Robert,
OK, I will answer your question. As I understand it, you are pointing out some kind of hypocracy on my part because I am angry at Clinton for starting this war in Yugoslavia and the resulting economic problems that will come, but that I was not mad at George Bush for the economic problems that came after the end of the Gulf War. First let me compare and contrast the two situations:
1) Saddam Hussain, an unelected dictator that built the worlds 4th largest army. First he used it agains Iran resulting in millions of refugees and over a million dead Iranians. Of course we didn't care cause we hate Iran. Then in a bold move he overan Kuwait, a peaceful, pro-USA country with major oil reserves. His troops were under orders to continue taking countries such as Bharain, Quatar, UAE, Saudia Arabia, until they met resistance. However due to the rapid reponse of the Joint Chiefs, President Bush, and others, Saddam decided to dig in Kuwait and wait and see. It was a master grab at oil and his intentions were to make himself the most powerful man on earth. He would have succeeded if not for George Bush.

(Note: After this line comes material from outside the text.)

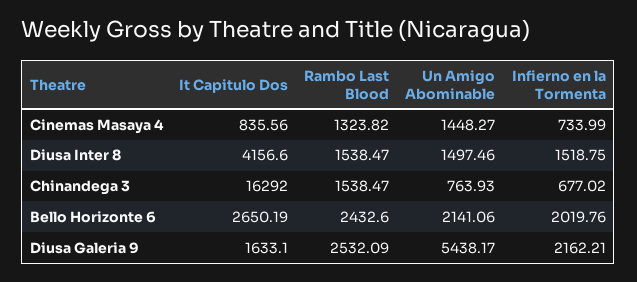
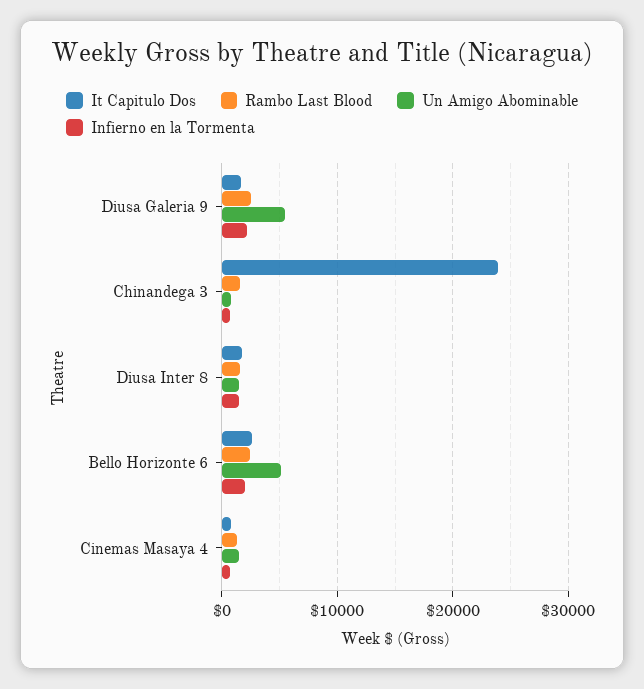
It Capitulo Dos, Diusa Inter 8: 4156.6 -> 2000
It Capitulo Dos, Chinandega 3: 16292 -> 24000
Un Amigo Abominable, Bello Horizonte 6: 2141.06 -> 5000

Lets look at Yugoslavia. The nation is a democracy. In fact, Slobodon Milosevic became President of Yugoslavia by a greater margin than Bill Clinton. The CIA heavily funded his opponent, a woman from his own party. It backfired. Yugoslavia threatened no other nation. They were fighting a civil war against a terrorist, drug running bunch of Islamic fanatics known as the Kosovo Liberation Army (KLA). The KLA had its orgins from the old Ultra Communist government of Albania, now defunct. There is no government in Albania anymore. The tactics used by the Yugoslavian National Army (JNA) are the same tactics used by the United States against Viet Nam in the south. You go into an area with heavy enemy activity, you destroy the village, kill the occupants, and declare the village "saved". Call it ethnic cleansing, call it whatever you want. In our own American Civil War, the same tactics were used against the South. In fact, it was General Sherman who coined the phrase "War is hell", as his army smashed its way through Georgia in its march to the sea. The Union Army didn't just burn villages, it burned entire cities such as Atlanta. This is a fact. War is hell. Both Lincoln and Milosevic fought to win.
Just because us Americans can sit back and party because we got 10,000 nuclear weapons and the most powerful military ever put together by any nation, does not give us the right to tell all these other nations that they have no right to defend itself from insurgency just because it looks bad on CNN. If CNN had covered the American Civil War, what do you think that might have looked like on TV?
I am not asking you to believe me. In fact, you don't have to believe anything I say. Just promise me this: That you will always think for *yourself* and not let Dan Rather or Peter Jennings tell you what reality is.